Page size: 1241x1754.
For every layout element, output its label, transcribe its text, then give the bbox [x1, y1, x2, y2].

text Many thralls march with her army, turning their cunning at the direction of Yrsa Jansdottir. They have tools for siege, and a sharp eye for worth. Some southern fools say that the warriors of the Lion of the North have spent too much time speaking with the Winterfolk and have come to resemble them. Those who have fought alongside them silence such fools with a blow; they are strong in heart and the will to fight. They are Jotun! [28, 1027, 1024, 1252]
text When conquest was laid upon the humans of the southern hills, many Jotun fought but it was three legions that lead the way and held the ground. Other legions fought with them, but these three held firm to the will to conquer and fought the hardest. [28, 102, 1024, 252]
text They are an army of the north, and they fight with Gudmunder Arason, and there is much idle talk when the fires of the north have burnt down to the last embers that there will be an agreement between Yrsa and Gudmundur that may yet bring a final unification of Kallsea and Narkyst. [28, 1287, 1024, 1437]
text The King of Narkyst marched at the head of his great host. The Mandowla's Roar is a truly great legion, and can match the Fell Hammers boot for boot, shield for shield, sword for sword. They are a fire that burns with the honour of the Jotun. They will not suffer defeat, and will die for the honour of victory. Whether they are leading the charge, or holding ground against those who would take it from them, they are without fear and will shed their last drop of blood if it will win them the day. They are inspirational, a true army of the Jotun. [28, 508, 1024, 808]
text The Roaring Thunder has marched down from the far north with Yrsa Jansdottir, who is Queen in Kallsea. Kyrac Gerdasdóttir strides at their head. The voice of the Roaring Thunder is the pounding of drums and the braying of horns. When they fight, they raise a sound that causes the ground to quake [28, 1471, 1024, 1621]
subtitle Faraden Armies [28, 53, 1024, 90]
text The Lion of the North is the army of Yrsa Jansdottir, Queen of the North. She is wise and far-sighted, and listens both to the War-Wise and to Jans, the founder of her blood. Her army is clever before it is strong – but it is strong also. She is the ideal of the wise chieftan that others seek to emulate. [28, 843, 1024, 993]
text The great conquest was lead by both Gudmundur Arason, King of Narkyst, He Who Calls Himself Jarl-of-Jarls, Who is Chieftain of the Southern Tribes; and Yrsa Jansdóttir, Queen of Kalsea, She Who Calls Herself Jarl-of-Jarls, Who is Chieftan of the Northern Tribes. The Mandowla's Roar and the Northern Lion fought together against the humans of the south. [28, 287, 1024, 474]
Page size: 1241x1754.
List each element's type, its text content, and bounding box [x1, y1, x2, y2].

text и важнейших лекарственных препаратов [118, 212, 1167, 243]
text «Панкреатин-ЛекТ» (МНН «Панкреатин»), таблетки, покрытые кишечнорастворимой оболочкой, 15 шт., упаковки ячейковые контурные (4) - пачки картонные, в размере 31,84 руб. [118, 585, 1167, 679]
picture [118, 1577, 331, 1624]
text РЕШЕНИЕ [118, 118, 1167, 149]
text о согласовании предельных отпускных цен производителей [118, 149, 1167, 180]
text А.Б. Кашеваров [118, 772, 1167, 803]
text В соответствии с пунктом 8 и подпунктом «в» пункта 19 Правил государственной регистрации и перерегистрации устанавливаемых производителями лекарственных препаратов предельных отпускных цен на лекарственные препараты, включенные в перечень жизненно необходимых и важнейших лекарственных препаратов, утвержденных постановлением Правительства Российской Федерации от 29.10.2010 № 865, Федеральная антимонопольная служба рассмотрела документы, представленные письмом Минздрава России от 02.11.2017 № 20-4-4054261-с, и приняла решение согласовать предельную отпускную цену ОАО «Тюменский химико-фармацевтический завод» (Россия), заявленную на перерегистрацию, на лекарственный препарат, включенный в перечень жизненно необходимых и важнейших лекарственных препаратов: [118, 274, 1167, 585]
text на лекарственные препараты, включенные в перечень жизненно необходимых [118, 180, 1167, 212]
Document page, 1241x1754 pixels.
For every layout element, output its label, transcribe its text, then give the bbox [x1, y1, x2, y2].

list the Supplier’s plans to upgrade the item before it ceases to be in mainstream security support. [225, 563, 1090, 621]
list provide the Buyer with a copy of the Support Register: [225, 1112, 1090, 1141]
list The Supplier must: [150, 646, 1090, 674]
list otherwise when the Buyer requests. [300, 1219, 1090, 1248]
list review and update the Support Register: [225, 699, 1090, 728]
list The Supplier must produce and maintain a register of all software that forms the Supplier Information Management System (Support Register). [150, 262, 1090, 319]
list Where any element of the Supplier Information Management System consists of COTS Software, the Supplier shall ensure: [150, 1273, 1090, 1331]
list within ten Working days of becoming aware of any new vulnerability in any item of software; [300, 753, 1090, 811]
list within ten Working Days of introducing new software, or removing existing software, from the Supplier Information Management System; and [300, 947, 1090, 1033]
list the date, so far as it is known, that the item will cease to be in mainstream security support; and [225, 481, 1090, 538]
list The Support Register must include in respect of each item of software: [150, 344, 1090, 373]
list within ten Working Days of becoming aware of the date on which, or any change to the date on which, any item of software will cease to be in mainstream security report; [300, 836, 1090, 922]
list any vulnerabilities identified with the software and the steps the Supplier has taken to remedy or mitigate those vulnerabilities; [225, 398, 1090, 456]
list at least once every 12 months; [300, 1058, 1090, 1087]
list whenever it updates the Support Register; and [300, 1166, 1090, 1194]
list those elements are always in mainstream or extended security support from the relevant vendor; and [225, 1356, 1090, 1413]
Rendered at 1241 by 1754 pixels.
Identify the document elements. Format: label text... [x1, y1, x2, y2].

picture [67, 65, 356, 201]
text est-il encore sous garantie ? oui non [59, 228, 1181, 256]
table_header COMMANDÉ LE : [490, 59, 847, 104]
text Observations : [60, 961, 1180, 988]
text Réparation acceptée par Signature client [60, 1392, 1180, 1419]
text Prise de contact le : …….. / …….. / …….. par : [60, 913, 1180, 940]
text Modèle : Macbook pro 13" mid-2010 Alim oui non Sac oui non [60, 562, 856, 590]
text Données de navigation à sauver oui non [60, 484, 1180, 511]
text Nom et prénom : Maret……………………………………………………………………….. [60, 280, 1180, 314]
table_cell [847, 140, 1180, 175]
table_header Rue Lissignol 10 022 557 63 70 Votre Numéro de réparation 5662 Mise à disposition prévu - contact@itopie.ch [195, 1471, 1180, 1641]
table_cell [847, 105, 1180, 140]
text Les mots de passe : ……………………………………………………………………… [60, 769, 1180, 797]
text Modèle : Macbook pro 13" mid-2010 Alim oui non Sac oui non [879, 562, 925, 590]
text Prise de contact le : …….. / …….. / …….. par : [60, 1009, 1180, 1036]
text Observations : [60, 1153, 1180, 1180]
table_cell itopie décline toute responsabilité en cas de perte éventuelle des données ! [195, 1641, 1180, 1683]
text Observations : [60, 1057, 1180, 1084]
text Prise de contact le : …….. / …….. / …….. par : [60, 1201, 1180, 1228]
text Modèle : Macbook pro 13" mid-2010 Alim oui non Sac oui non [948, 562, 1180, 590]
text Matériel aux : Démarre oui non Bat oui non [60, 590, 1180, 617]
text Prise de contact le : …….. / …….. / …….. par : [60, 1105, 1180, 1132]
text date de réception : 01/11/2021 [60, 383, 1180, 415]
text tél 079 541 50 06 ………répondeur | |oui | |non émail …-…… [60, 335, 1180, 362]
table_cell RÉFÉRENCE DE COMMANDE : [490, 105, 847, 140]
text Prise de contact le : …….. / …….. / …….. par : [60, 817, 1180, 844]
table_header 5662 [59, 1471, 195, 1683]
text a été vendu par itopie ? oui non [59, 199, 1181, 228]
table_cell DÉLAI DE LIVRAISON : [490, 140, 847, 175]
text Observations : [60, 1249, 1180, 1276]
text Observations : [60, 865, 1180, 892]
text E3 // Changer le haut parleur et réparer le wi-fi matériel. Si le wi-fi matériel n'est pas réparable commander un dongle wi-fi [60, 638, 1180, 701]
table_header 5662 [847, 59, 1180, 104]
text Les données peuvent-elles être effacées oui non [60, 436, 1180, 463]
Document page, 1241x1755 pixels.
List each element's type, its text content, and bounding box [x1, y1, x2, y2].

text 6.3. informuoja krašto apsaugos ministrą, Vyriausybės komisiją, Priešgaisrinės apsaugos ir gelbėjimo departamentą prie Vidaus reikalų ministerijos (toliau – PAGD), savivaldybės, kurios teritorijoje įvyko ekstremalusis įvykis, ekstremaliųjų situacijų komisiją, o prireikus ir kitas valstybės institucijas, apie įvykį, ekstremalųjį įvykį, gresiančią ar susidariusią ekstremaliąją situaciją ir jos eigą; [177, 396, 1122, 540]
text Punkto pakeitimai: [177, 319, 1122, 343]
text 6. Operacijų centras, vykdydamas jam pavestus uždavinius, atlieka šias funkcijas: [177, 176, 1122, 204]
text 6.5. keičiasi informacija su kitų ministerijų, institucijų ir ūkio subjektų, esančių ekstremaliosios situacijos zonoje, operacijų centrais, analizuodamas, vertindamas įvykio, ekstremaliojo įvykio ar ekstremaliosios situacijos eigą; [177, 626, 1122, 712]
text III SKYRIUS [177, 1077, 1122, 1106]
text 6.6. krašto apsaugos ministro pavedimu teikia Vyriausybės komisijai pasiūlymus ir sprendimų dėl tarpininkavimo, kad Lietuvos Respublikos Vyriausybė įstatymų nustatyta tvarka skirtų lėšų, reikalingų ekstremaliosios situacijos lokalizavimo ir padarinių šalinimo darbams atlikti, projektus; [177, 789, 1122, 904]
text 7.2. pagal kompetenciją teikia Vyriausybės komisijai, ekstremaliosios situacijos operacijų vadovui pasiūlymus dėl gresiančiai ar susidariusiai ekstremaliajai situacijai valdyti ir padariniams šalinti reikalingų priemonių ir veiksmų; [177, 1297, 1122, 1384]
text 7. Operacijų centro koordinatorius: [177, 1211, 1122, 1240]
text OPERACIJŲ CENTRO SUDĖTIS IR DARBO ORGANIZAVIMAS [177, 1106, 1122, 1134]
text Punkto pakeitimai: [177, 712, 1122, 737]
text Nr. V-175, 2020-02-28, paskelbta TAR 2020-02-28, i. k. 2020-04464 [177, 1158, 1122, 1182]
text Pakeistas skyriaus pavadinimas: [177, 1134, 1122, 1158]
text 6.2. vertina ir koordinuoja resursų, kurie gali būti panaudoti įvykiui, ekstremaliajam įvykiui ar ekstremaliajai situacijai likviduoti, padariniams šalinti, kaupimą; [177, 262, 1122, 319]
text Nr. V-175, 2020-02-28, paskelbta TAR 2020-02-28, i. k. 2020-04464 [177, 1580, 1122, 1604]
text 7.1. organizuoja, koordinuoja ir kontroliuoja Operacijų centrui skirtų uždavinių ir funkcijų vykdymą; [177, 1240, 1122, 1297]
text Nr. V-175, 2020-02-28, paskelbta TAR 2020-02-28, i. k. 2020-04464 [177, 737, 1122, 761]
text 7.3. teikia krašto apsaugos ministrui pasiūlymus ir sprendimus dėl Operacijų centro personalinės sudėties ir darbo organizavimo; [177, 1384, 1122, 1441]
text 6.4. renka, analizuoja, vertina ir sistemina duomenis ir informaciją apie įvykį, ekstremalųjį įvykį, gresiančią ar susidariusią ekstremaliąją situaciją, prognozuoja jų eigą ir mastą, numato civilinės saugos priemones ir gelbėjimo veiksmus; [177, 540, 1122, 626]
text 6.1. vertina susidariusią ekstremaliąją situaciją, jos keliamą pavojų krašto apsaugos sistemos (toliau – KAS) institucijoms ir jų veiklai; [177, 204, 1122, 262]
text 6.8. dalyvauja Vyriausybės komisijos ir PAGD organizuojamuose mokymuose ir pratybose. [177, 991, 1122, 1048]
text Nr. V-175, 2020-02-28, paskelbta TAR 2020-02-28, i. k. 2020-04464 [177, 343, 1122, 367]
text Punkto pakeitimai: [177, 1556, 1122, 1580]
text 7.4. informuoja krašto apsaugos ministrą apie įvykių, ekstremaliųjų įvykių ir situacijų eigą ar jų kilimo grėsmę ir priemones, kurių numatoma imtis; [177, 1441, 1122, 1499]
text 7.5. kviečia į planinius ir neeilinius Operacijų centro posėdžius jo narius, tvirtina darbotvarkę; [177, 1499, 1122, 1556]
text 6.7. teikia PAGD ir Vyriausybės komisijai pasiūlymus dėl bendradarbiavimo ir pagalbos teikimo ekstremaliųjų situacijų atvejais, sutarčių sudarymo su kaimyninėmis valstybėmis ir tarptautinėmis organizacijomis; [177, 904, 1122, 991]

* * * * *

Task instructions:
Retype the part of the material that opens with the line containing "picture [67, 65, 356, 201]" and closes with the line containing "table_cell [847, 105, 1180, 140]", character for character.

Expected answer:
picture [67, 65, 356, 201]
text est-il encore sous garantie ? oui non [59, 228, 1181, 256]
table_header COMMANDÉ LE : [490, 59, 847, 104]
text Observations : [60, 961, 1180, 988]
text Réparation acceptée par Signature client [60, 1392, 1180, 1419]
text Prise de contact le : …….. / …….. / …….. par : [60, 913, 1180, 940]
text Modèle : Macbook pro 13" mid-2010 Alim oui non Sac oui non [60, 562, 856, 590]
text Données de navigation à sauver oui non [60, 484, 1180, 511]
text Nom et prénom : Maret……………………………………………………………………….. [60, 280, 1180, 314]
table_cell [847, 140, 1180, 175]
table_header Rue Lissignol 10 022 557 63 70 Votre Numéro de réparation 5662 Mise à disposition prévu - contact@itopie.ch [195, 1471, 1180, 1641]
table_cell [847, 105, 1180, 140]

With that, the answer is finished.